Collected data
• • • • • • •
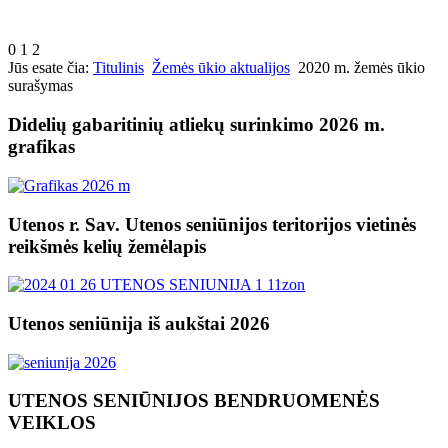
0
1
2
Jūs esate čia:
Titulinis
Žemės ūkio aktualijos
2020 m. žemės ūkio
surašymas
Didelių gabaritinių atliekų surinkimo 2026 m.
grafikas
Utenos r. Sav. Utenos seniūnijos teritorijos vietinės
reikšmės kelių žemėlapis
Utenos seniūnija iš aukštai 2026
UTENOS SENIŪNIJOS BENDRUOMENĖS
VEIKLOS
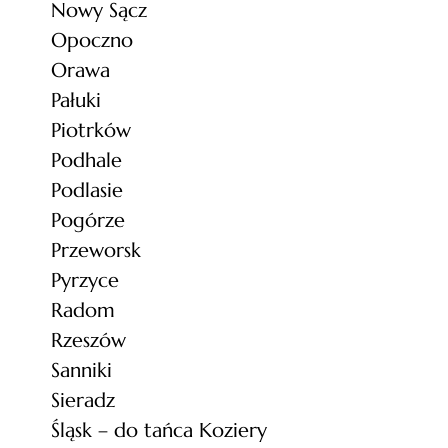
Nowy Sącz
Opoczno
Orawa
Pałuki
Piotrków
Podhale
Podlasie
Pogórze
Przeworsk
Pyrzyce
Radom
Rzeszów
Sanniki
Sieradz
Śląsk – do tańca Koziery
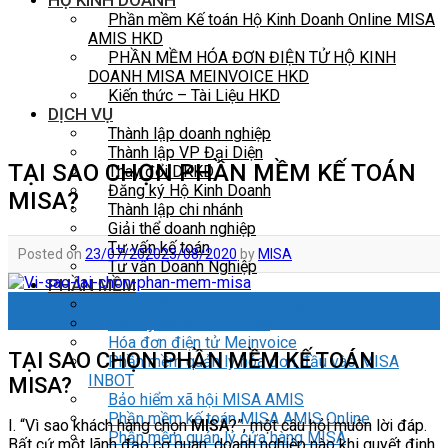
HỘ KINH DOANH
Phần mềm Kế toán Hộ Kinh Doanh Online MISA
AMIS HKD
PHẦN MỀM HÓA ĐƠN ĐIỆN TỬ HỘ KINH
DOANH MISA MEINVOICE HKD
Kiến thức – Tài Liệu HKD
DỊCH VỤ
Thành lập doanh nghiệp
Thành lập VP Đại Diện
TẠI SAO CHỌN PHẦN MỀM KẾ TOÁN
Thay đổi DKKD
Đăng ký Hộ Kinh Doanh
MISA?
Thành lập chi nhánh
Giải thể doanh nghiệp
Tư vấn kế toán
Posted on
23/07/2020
23/08/2020
by
MISA
Tư vấn Doanh Nghiệp
PHẦN MỀM
23
Phần mềm kế toán MISA SME NET
Th7
Chữ ký số MISA ESIGN
Hóa đơn điện tử Meinvoice
TẠI SAO CHỌN PHẦN MỀM KẾ TOÁN
Phần mềm quản lý hóa đơn đầu vào MISA
INBOT
MISA?
Bảo hiểm xã hội MISA AMIS
Phần mềm kế toán MISA AMIS Online
I. “Vì sao khách hàng chọn
MISA
?”, một câu hỏi muôn lời đáp.
Phần mềm quản lý cửa hàng MISA
Bất cứ một lãnh đạo cơ quan, doanh nghiệp nào khi quyết định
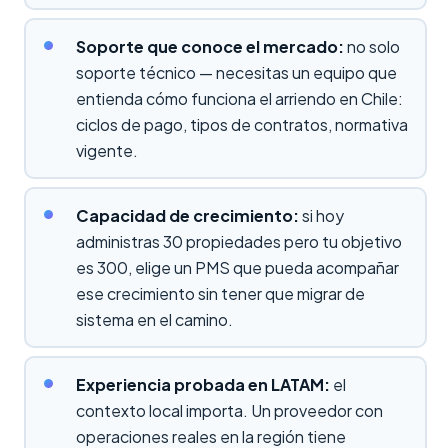
Soporte que conoce el mercado:
no solo
soporte técnico — necesitas un equipo que
entienda cómo funciona el arriendo en Chile:
ciclos de pago, tipos de contratos, normativa
vigente.
Capacidad de crecimiento:
si hoy
administras 30 propiedades pero tu objetivo
es 300, elige un PMS que pueda acompañar
ese crecimiento sin tener que migrar de
sistema en el camino.
Experiencia probada en LATAM:
el
contexto local importa. Un proveedor con
operaciones reales en la región tiene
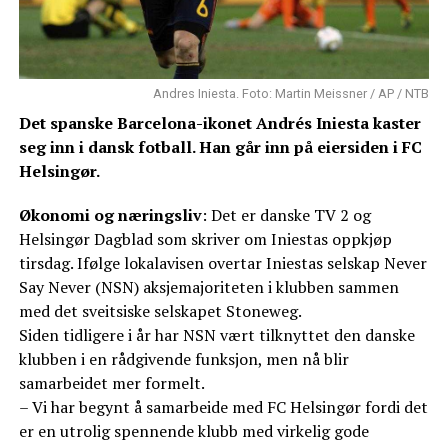
Andres Iniesta. Foto: Martin Meissner / AP / NTB
Det spanske Barcelona-ikonet Andrés Iniesta kaster
seg inn i dansk fotball. Han går inn på eiersiden i FC
Helsingør.
Økonomi og næringsliv
: Det er danske TV 2 og
Helsingør Dagblad som skriver om Iniestas oppkjøp
tirsdag. Ifølge lokalavisen overtar Iniestas selskap Never
Say Never (NSN) aksjemajoriteten i klubben sammen
med det sveitsiske selskapet Stoneweg.
Siden tidligere i år har NSN vært tilknyttet den danske
klubben i en rådgivende funksjon, men nå blir
samarbeidet mer formelt.
– Vi har begynt å samarbeide med FC Helsingør fordi det
er en utrolig spennende klubb med virkelig gode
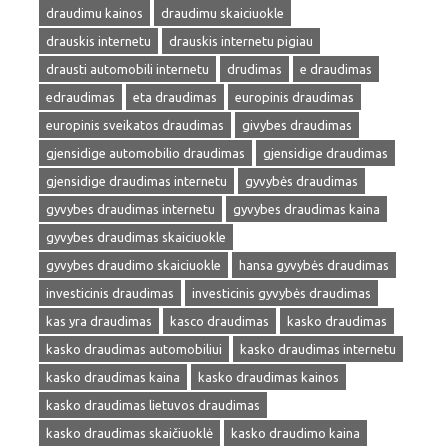
draudimu kainos
draudimu skaiciuokle
drauskis internetu
drauskis internetu pigiau
drausti automobili internetu
drudimas
e draudimas
edraudimas
eta draudimas
europinis draudimas
europinis sveikatos draudimas
givybes draudimas
gjensidige automobilio draudimas
gjensidige draudimas
gjensidige draudimas internetu
gyvybės draudimas
gyvybes draudimas internetu
gyvybes draudimas kaina
gyvybes draudimas skaiciuokle
gyvybes draudimo skaiciuokle
hansa gyvybės draudimas
investicinis draudimas
investicinis gyvybės draudimas
kas yra draudimas
kasco draudimas
kasko draudimas
kasko draudimas automobiliui
kasko draudimas internetu
kasko draudimas kaina
kasko draudimas kainos
kasko draudimas lietuvos draudimas
kasko draudimas skaičiuoklė
kasko draudimo kaina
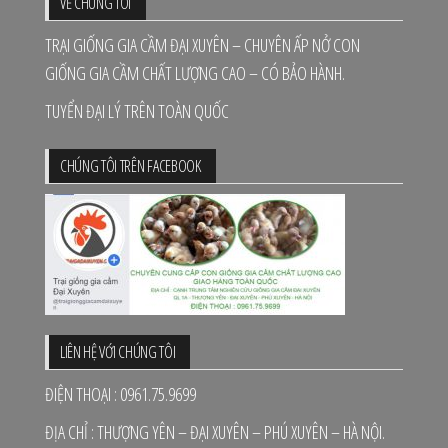
VỀ CHÚNG TÔI
TRẠI GIỐNG GIA CẦM ĐẠI XUYÊN – CHUYÊN ẤP NỞ CON
GIỐNG GIA CẦM CHẤT LƯỢNG CAO – CÓ BẢO HÀNH.
TUYỂN ĐẠI LÝ TRÊN TOÀN QUỐC
CHÚNG TÔI TRÊN FACEBOOK
LIÊN HỆ VỚI CHÚNG TÔI
ĐIỆN THOẠI : 0961.75.9699
ĐỊA CHỈ : THƯỢNG YÊN – ĐẠI XUYÊN – PHÚ XUYÊN – HÀ NỘI.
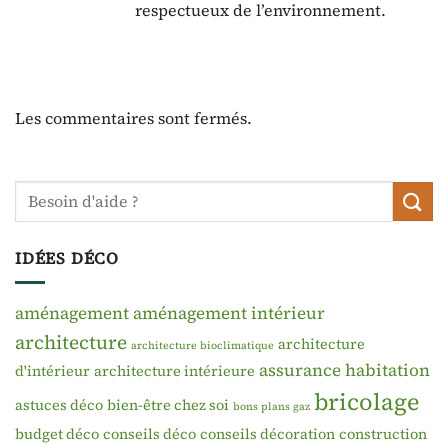
respectueux de l’environnement.
Les commentaires sont fermés.
IDÉES DÉCO
aménagement
aménagement intérieur
architecture
architecture
architecture bioclimatique
assurance habitation
d'intérieur
architecture intérieure
bricolage
astuces déco
bien-être chez soi
bons plans gaz
budget déco
conseils déco
conseils décoration
construction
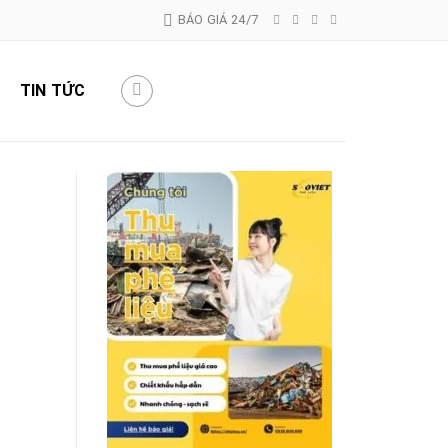
BÁO GIÁ 24/7
TIN TỨC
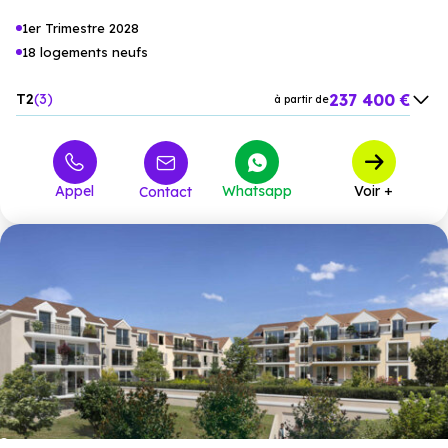
convivialité.
1er Trimestre 2028
18 logements neufs
237 400 €
T2
3
à partir de
259 300 €
T3
9
à partir de
288 900 €
T4
6
à partir de
Appel
Whatsapp
Voir +
Contact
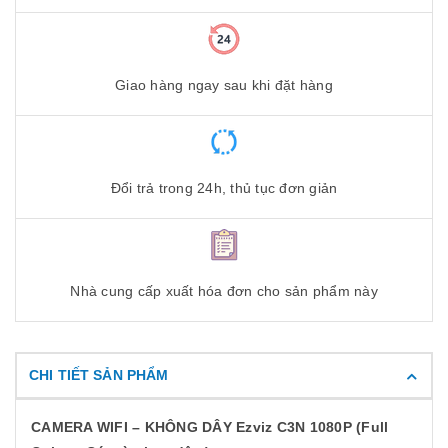
Giao hàng ngay sau khi đặt hàng
Đổi trả trong 24h, thủ tục đơn giản
Nhà cung cấp xuất hóa đơn cho sản phẩm này
CHI TIẾT SẢN PHẨM
CAMERA WIFI – KHÔNG DÂY Ezviz C3N 1080P (Full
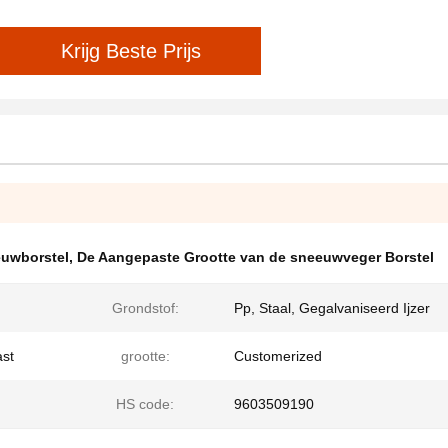
Krijg Beste Prijs
euwborstel
,
De Aangepaste Grootte van de sneeuwveger Borstel
Grondstof:
Pp, Staal, Gegalvaniseerd Ijzer
ast
grootte:
Customerized
HS code:
9603509190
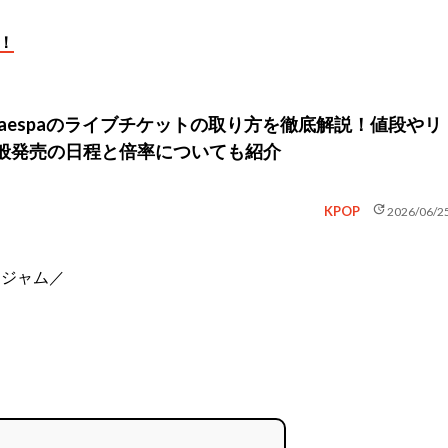
！
】aespaのライブチケットの取り方を徹底解説！値段やリ
般発売の日程と倍率についても紹介
update
KPOP
2026/06/2
ケジャム／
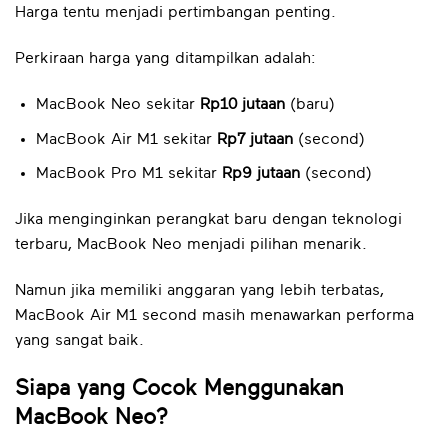
Harga tentu menjadi pertimbangan penting.
Perkiraan harga yang ditampilkan adalah:
MacBook Neo sekitar
Rp10 jutaan
(baru)
MacBook Air M1 sekitar
Rp7 jutaan
(second)
MacBook Pro M1 sekitar
Rp9 jutaan
(second)
Jika menginginkan perangkat baru dengan teknologi
terbaru, MacBook Neo menjadi pilihan menarik.
Namun jika memiliki anggaran yang lebih terbatas,
MacBook Air M1 second masih menawarkan performa
yang sangat baik.
Siapa yang Cocok Menggunakan
MacBook Neo?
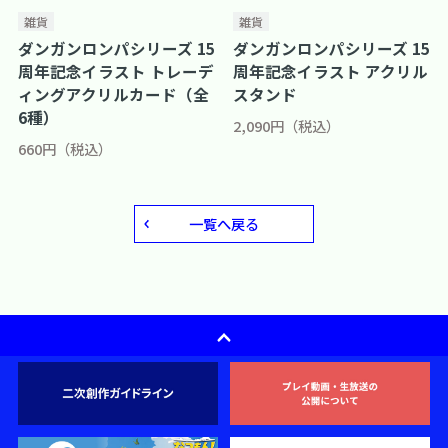
雑貨
雑貨
ダンガンロンパシリーズ 15
ダンガンロンパシリーズ 15
周年記念イラスト トレーデ
周年記念イラスト アクリル
ィングアクリルカード（全
スタンド
6種）
2,090円（税込）
660円（税込）
一覧へ戻る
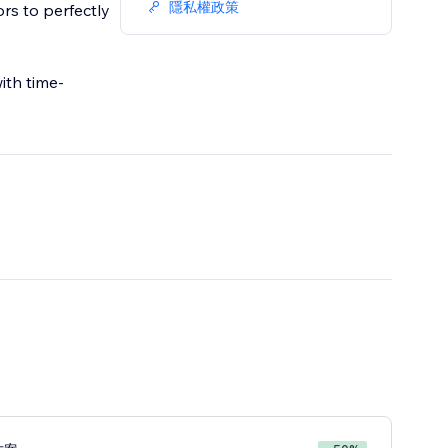
隱私權政策
ors to perfectly
ith time-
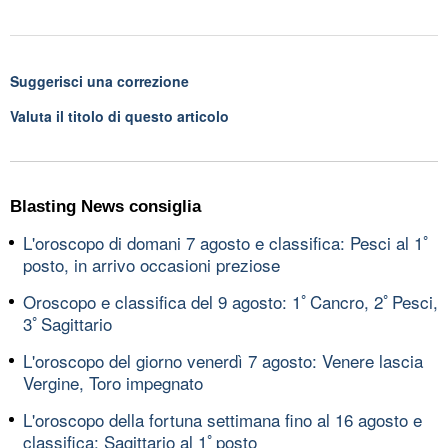
Suggerisci una correzione
Valuta il titolo di questo articolo
Blasting News consiglia
L'oroscopo di domani 7 agosto e classifica: Pesci al 1ﾟ
posto, in arrivo occasioni preziose
Oroscopo e classifica del 9 agosto: 1ﾟCancro, 2ﾟPesci,
3ﾟSagittario
L'oroscopo del giorno venerdì 7 agosto: Venere lascia
Vergine, Toro impegnato
L'oroscopo della fortuna settimana fino al 16 agosto e
classifica: Sagittario al 1ﾟposto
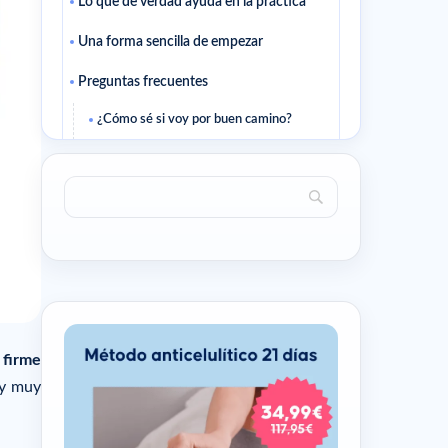
Lo que de verdad ayuda en la práctica
Una forma sencilla de empezar
Preguntas frecuentes
¿Cómo sé si voy por buen camino?
¿Conviene cambiarlo todo a la vez?
Artículos para seguir
Artículos relacionados
s firme
 y muy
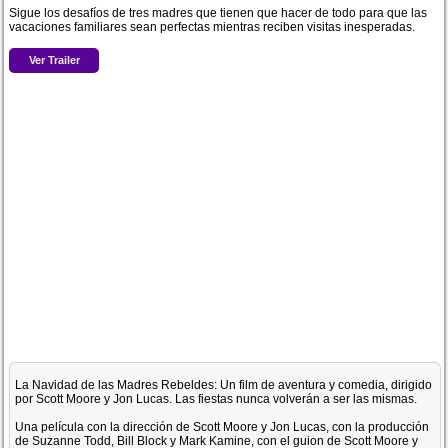
Sigue los desafíos de tres madres que tienen que hacer de todo para que las
vacaciones familiares sean perfectas mientras reciben visitas inesperadas.
Ver Trailer
La Navidad de las Madres Rebeldes: Un film de aventura y comedia, dirigido
por Scott Moore y Jon Lucas. Las fiestas nunca volverán a ser las mismas.
Una película con la dirección de Scott Moore y Jon Lucas, con la producción
de Suzanne Todd, Bill Block y Mark Kamine, con el guion de Scott Moore y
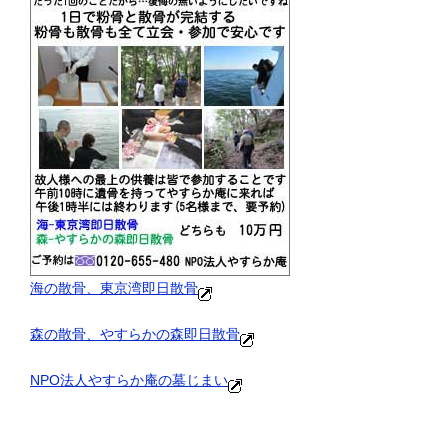
海の散骨、東京湾即日散骨
森の散骨、やすらかの森即日散骨
NPO法人やすらか庵の墓じまい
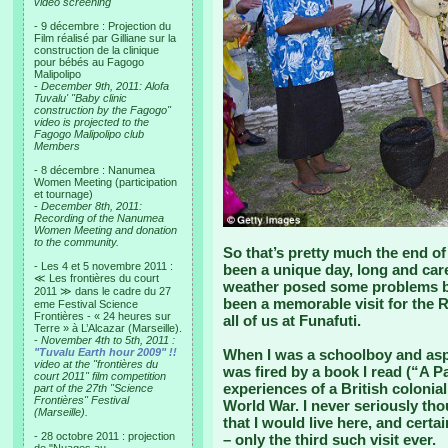
video screening
- 9 décembre : Projection du
Film réalisé par Gilliane sur la
construction de la clinique
pour bébés au Fagogo
Malipolipo
-
December 9th, 2011: Alofa
Tuvalu' "Baby clinic
construction by the Fagogo"
video is projected to the
Fagogo Malipolipo club
Members
- 8 décembre : Nanumea
Women Meeting (participation
et tournage)
-
December 8th, 2011:
Recording of the Nanumea
Women Meeting and donation
to the community.
So that’s pretty much the end of
- Les 4 et 5 novembre 2011 :
been a unique day, long and car
≪ Les frontières du court
weather posed some problems but
2011 ≫ dans le cadre du 27
been a memorable visit for the R
eme Festival Science
Frontières - « 24 heures sur
all of us at Funafuti.
Terre » à L’Alcazar (Marseille).
-
November 4th to 5th, 2011 :
"Tuvalu Earth hour 2009" !!
When I was a schoolboy and asp
video at the "frontières du
was fired by a book I read (“A P
court 2011" film competition
experiences of a British colonial
part of the 27th "Science
Frontières" Festival
World War. I never seriously thou
(Marseille).
that I would live here, and certai
- 28 octobre 2011 : projection
– only the third such visit ever.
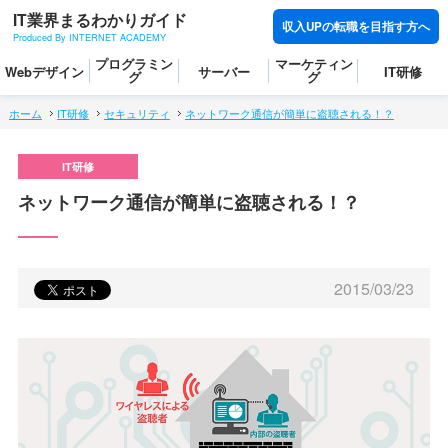
IT業界まるわかりガイド
収入UPの転職を目指す方へ
Produced By INTERNET ACADEMY
プログラミン
マーケティン
Webデザイン
サーバー
IT研修
グ
グ
ホーム
IT研修
セキュリティ
ネットワーク通信が簡単に盗聴される！？
ネットワーク通信が簡単に盗聴される！？
2015/03/23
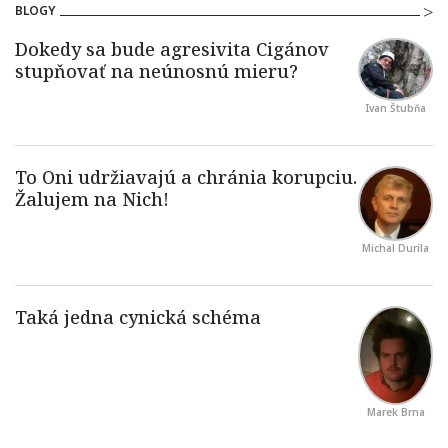
BLOGY
Ivan Štubňa
Michal Durila
Marek Brna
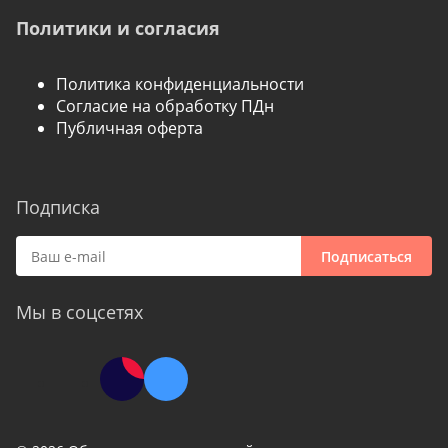
Политики и согласия
Политика конфиденциальности
Согласие на обработку ПДн
Публичная оферта
Подписка
Подписаться
Мы в соцсетях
• • • • • • •
** What you are asked to do **
Output only the stretch above from the line with "MacBook Air M1 second" through the line with "all of us at Funafuti.", reproduced exactly. Exclude pictures.

** Solution to this exercise **
MacBook Air M1 second masih menawarkan performa
yang sangat baik.
Siapa yang Cocok Menggunakan
MacBook Neo?
雑貨
雑貨
ダンガンロンパシリーズ 15
ダンガンロンパシリーズ 15
周年記念イラスト トレーデ
周年記念イラスト アクリル
ィングアクリルカード（全
スタンド
6種）
2,090円（税込）
660円（税込）
一覧へ戻る
隱私權政策
ors to perfectly
ith time-
Suggerisci una correzione
Valuta il titolo di questo articolo
Blasting News consiglia
L'oroscopo di domani 7 agosto e classifica: Pesci al 1ﾟ
posto, in arrivo occasioni preziose
Oroscopo e classifica del 9 agosto: 1ﾟCancro, 2ﾟPesci,
3ﾟSagittario
L'oroscopo del giorno venerdì 7 agosto: Venere lascia
Vergine, Toro impegnato
L'oroscopo della fortuna settimana fino al 16 agosto e
classifica: Sagittario al 1ﾟposto
Lo que de verdad ayuda en la práctica
Una forma sencilla de empezar
Preguntas frecuentes
¿Cómo sé si voy por buen camino?
¿Conviene cambiarlo todo a la vez?
Artículos para seguir
Artículos relacionados
s firme
 y muy
Sigue los desafíos de tres madres que tienen que hacer de todo para que las
vacaciones familiares sean perfectas mientras reciben visitas inesperadas.
Ver Trailer
La Navidad de las Madres Rebeldes: Un film de aventura y comedia, dirigido
por Scott Moore y Jon Lucas. Las fiestas nunca volverán a ser las mismas.
Una película con la dirección de Scott Moore y Jon Lucas, con la producción
de Suzanne Todd, Bill Block y Mark Kamine, con el guion de Scott Moore y
海の散骨、東京湾即日散骨
森の散骨、やすらかの森即日散骨
NPO法人やすらか庵の墓じまい
video screening
- 9 décembre : Projection du
Film réalisé par Gilliane sur la
construction de la clinique
pour bébés au Fagogo
Malipolipo
-
December 9th, 2011: Alofa
Tuvalu' "Baby clinic
construction by the Fagogo"
video is projected to the
Fagogo Malipolipo club
Members
- 8 décembre : Nanumea
Women Meeting (participation
et tournage)
-
December 8th, 2011:
Recording of the Nanumea
Women Meeting and donation
to the community.
So that’s pretty much the end of
- Les 4 et 5 novembre 2011 :
been a unique day, long and car
≪ Les frontières du court
weather posed some problems but
2011 ≫ dans le cadre du 27
been a memorable visit for the R
eme Festival Science
Frontières - « 24 heures sur
all of us at Funafuti.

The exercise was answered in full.